**WORK TO COMPLETE**
Write out the entries verbatim and leave the images out of the copy.
--- INFORMATION SHOWN Enclosed Below ---
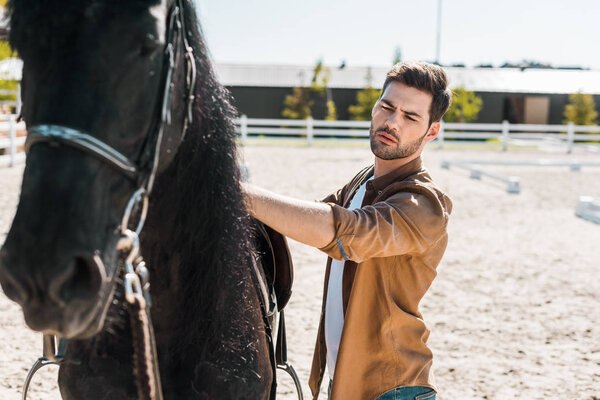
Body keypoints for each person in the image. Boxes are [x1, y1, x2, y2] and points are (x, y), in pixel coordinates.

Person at [243, 62, 453, 400]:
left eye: (410, 117)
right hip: (344, 382)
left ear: (431, 131)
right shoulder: (363, 181)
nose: (392, 122)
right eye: (387, 106)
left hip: (392, 389)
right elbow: (309, 219)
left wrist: (238, 192)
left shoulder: (424, 204)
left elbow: (345, 232)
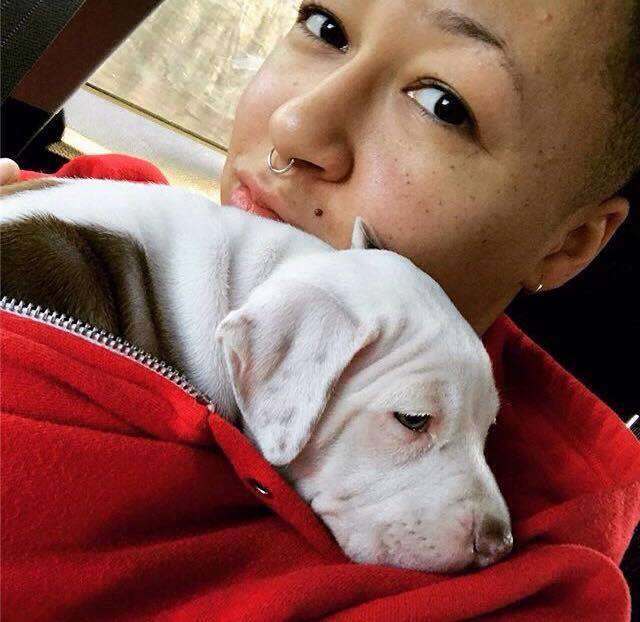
--- End of Enclosed INFORMATION SHOWN ---
**RESPONSE TO THE TASK**
Body keypoints for each person in the image. Boxes are [x1, y1, x2, y2] and points are (x, y), in pixel coordinates.

Person at [243, 62, 453, 400]:
left eye: (410, 117)
right hip: (344, 382)
left ear: (431, 131)
right shoulder: (363, 181)
nose: (392, 122)
right eye: (387, 106)
left hip: (392, 389)
right elbow: (309, 219)
left wrist: (238, 192)
left shoulder: (424, 204)
left elbow: (345, 232)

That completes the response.